Your old(er) drive will be drive D. If you had other partitions on the drive, they’ll be lower in the alphabet as Dan said. We can tell you exactly how your drives will be mapped if you remember your partitions (or maybe you’re familiar with how drive letters get mapped already).
Now, I execute a DIR /S D: to see if it produced an error. If it doesn’t, try this to get your data (don’t type the comments in italics):
MD C:RECOVER create a destination for your data
SMARTDRV D- turn on disk caching to speed up –may not work but does no harm
XCOPY /S /E /V D:*.* C:RECOVER copy drive D in its entirety to the destination
With any luck, that’ll safely spirit all your data away to the new drive. This is more convoluted than using Windows Explorer, but it’s safer. (See why I disagree with the people who say command lines are evil and obsolete and we shouldn’t have them anymore?)

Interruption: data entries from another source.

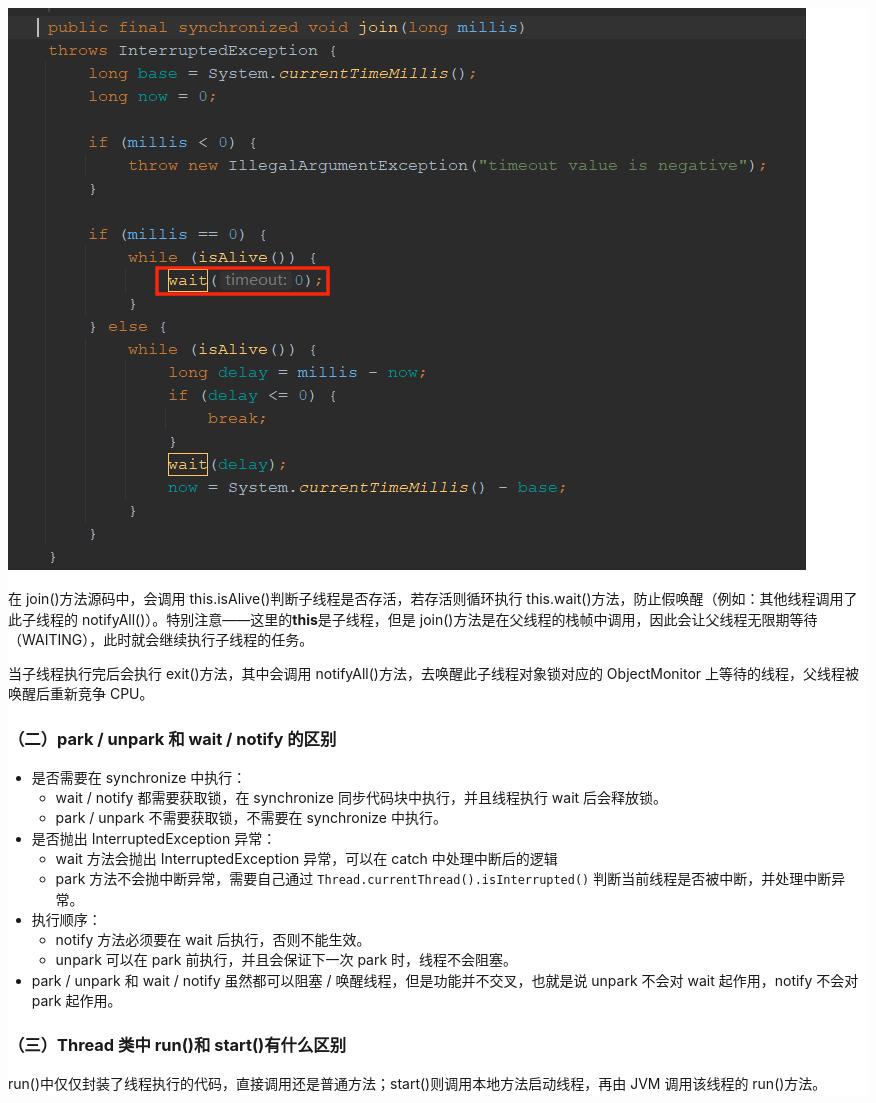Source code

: ![Join方法源码](./Join方法源码.png)

在 join()方法源码中，会调用 this.isAlive()判断子线程是否存活，若存活则循环执行 this.wait()方法，防止假唤醒（例如：其他线程调用了此子线程的 notifyAll()）。特别注意——这里的**this**是子线程，但是 join()方法是在父线程的栈帧中调用，因此会让父线程无限期等待（WAITING），此时就会继续执行子线程的任务。

当子线程执行完后会执行 exit()方法，其中会调用 notifyAll()方法，去唤醒此子线程对象锁对应的 ObjectMonitor 上等待的线程，父线程被唤醒后重新竞争 CPU。

### （二）park / unpark 和 wait / notify 的区别

- 是否需要在 synchronize 中执行：
  - wait / notify 都需要获取锁，在 synchronize 同步代码块中执行，并且线程执行 wait 后会释放锁。
  - park / unpark 不需要获取锁，不需要在 synchronize 中执行。
- 是否抛出 InterruptedException 异常：
  - wait 方法会抛出 InterruptedException 异常，可以在 catch 中处理中断后的逻辑
  - park 方法不会抛中断异常，需要自己通过 `Thread.currentThread().isInterrupted()` 判断当前线程是否被中断，并处理中断异常。
- 执行顺序：
  - notify 方法必须要在 wait 后执行，否则不能生效。
  - unpark 可以在 park 前执行，并且会保证下一次 park 时，线程不会阻塞。
- park / unpark 和 wait / notify 虽然都可以阻塞 / 唤醒线程，但是功能并不交叉，也就是说 unpark 不会对 wait 起作用，notify 不会对 park 起作用。

### （三）Thread 类中 run()和 start()有什么区别

run()中仅仅封装了线程执行的代码，直接调用还是普通方法；start()则调用本地方法启动线程，再由 JVM 调用该线程的 run()方法。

If that succeeds, power down, disconnect the old drive, boot Windows, and check to make sure your data is intact and not corrupt. If it fails, reboot, go into the BIOS, and change the translation scheme for the old drive (you have a choice between Normal, Large, and LBA–LBA is usually the default). Lather, rinse, and repeat.
The good news is, I’ve used this method numerous times to move data from old 486s to newer machines, so chances of success, though not guaranteed, are pretty high.
Maybe I don’t want that Amiga 1200 after all… I went ahead and downloaded UAE 0.8.8 Release 8, then downloaded Amiga In A Box, which gives me a nice, souped-up Amiga setup without me having to remember all the nuances of the OS and tweak them myself (including some nice PD and shareware stuff already installed, configured and running). I fed it my Kickstart ROM image and my Workbench disk, it copied the files it needed, and voila, I had a working AGA-compatible Amiga!
The package even includes TCP/IP support. While Web browsing on a 33 MHz machine is a bit slow, I found performance to be almost as good as Netscape 4.x on a 90 MHz Power Macintosh 7200.
I benchmarked it, and on my Celeron-400 with a pathetic Cirrus Logic video card (I really need to get a cheap TNT2) I still compared favorably to a 33 MHz Amiga 4000/030. (My old beloved Amiga 2000 had a 25 MHz 68030 in it.) Since the Amiga’s biggest bottlenecks were with the disk subsystem and the video–they were comparable in speed to the PCs of 1990 and 1991–even a slow-sounding 33 MHz machine runs pretty nicely. I could probably crank out a little extra speed with some tweaking, which of course I’ll do at some point.
Then again, maybe I’ve finally found a use for a 1.2-GHz Athlon… (Besides voice recognition.)
If you have an old Amiga laying around and want some nostalgia, go get this. There’s a ton of legal Amiga software at www.back2roots.org to experiment with. If you don’t have an Amiga but want to see what all the fuss is about, you can get Cloanto’s Amiga Forever package, which contains legal, licensed ROM and OS images. You’ve probably never heard of Cloanto, but they’re one of the largest remaining Amiga software publishers. They’re reputable.
Now I just need to get TransWrite, the great no-nonsense word processor that I bought when I first got my A2000, running under UAE.